Supplied records:
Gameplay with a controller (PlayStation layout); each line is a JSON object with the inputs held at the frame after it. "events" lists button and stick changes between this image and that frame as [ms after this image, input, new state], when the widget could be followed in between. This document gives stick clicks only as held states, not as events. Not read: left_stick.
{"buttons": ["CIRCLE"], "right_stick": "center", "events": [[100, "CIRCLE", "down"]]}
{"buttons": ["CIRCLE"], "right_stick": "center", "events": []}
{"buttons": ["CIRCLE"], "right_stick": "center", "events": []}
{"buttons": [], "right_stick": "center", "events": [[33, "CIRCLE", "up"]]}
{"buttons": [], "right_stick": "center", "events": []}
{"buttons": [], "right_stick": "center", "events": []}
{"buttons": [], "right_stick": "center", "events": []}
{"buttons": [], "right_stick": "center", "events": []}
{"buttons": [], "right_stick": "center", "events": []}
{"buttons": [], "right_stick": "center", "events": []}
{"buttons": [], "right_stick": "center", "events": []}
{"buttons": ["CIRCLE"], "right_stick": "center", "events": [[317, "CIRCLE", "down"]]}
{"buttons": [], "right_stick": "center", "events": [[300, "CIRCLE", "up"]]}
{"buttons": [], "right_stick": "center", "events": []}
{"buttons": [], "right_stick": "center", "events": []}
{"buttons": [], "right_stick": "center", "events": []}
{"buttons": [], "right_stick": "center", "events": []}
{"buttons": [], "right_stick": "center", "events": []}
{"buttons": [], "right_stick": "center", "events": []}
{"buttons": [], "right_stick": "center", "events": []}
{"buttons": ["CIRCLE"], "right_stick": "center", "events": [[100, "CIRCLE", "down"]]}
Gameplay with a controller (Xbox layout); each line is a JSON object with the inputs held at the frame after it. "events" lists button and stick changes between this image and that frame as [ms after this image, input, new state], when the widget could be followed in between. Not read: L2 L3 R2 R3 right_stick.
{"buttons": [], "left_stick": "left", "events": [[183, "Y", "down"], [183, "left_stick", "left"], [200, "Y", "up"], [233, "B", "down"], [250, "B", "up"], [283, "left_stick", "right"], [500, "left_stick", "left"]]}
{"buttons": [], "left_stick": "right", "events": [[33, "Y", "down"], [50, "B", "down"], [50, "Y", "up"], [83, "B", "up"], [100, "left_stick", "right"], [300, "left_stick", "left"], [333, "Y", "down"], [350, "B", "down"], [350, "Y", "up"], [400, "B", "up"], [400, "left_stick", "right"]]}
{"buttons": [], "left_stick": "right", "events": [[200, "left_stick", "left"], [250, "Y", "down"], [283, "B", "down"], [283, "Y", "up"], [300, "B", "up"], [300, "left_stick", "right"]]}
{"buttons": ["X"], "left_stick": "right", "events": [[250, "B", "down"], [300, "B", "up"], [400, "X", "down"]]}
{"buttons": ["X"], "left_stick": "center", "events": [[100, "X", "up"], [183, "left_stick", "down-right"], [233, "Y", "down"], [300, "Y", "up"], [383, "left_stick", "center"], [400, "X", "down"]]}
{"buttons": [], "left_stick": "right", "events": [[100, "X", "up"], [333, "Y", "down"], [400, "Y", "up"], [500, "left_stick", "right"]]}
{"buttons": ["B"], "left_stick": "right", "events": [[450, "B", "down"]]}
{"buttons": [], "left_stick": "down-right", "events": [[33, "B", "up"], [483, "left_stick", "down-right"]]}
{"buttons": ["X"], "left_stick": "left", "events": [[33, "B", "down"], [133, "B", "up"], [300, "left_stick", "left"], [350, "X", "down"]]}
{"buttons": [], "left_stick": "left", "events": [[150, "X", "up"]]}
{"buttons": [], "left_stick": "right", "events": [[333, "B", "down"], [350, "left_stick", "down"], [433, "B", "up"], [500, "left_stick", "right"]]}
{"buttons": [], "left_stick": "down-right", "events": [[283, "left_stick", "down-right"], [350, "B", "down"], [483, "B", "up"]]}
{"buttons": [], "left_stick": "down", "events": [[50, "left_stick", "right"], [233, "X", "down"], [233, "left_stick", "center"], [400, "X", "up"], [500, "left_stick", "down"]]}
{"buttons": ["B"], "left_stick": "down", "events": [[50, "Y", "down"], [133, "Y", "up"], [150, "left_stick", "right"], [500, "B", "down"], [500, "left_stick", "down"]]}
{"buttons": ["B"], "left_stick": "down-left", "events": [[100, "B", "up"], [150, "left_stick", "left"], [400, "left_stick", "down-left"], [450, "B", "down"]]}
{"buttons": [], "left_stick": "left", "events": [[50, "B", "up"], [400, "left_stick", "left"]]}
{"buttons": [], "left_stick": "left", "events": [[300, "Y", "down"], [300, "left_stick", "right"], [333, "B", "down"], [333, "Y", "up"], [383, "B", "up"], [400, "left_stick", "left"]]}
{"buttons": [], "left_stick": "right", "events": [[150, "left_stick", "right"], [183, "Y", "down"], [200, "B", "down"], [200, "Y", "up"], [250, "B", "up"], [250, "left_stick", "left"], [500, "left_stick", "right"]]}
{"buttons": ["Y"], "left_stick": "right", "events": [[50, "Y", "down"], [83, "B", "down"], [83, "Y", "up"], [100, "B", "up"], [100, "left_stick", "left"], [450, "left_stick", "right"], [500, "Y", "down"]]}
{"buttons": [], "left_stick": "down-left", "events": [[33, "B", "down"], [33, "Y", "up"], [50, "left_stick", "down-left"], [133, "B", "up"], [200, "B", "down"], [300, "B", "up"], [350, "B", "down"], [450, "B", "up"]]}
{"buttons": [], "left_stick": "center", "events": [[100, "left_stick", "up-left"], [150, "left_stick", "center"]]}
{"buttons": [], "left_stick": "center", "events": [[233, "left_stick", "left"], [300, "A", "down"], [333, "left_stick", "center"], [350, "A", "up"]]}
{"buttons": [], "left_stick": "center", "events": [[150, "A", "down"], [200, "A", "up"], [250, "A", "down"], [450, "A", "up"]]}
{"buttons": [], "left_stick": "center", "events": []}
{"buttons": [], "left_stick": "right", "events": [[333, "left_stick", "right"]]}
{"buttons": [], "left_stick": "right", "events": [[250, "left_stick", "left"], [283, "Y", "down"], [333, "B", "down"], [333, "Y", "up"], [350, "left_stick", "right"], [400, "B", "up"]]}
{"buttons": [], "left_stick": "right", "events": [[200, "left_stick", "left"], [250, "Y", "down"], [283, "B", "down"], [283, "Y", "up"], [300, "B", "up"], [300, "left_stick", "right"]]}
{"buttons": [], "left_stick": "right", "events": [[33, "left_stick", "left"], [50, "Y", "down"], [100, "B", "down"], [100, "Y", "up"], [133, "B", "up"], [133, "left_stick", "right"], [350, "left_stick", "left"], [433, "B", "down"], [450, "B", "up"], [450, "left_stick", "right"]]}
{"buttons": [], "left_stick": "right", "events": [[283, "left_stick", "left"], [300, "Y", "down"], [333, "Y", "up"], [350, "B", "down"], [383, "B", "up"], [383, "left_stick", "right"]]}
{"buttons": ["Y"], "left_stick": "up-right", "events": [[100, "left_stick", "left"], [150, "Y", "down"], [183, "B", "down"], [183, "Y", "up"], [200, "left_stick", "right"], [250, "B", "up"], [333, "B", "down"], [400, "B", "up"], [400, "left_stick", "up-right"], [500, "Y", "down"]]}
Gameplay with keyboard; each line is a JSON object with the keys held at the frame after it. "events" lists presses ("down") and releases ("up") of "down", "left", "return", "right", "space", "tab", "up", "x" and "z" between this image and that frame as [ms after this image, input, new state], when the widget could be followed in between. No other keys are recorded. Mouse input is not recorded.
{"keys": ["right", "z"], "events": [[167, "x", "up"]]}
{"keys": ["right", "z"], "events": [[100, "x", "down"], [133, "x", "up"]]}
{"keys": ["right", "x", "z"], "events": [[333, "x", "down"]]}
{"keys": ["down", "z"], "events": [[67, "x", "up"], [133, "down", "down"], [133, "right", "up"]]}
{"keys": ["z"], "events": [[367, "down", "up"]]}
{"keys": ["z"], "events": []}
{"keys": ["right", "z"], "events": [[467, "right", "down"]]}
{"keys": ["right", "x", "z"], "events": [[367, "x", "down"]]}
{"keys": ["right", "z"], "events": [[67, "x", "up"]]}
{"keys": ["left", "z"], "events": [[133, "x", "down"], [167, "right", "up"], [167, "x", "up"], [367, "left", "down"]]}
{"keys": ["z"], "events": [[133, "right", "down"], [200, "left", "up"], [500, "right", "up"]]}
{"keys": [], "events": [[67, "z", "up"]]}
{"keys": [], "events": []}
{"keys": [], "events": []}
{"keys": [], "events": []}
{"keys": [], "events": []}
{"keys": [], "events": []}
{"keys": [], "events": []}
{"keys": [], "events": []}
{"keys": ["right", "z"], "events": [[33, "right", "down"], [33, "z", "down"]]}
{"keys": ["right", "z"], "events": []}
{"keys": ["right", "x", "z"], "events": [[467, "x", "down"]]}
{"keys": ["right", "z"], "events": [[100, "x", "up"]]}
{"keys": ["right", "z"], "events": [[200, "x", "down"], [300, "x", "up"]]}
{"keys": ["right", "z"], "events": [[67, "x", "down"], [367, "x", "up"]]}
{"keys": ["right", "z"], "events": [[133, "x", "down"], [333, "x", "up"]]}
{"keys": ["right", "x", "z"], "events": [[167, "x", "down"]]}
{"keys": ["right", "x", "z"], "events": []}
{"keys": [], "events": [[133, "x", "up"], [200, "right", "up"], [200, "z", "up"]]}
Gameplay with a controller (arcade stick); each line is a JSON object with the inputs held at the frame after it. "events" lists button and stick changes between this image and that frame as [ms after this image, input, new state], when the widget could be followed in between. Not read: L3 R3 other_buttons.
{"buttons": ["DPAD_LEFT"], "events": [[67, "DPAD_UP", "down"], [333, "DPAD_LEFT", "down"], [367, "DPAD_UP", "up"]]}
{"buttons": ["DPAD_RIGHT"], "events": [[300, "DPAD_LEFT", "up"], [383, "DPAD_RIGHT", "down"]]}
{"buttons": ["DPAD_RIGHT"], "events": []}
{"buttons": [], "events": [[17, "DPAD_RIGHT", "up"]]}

Your assignment:
After you work out how many lines in the material hold the word "this", please respond with that number alone.

Your solution:
4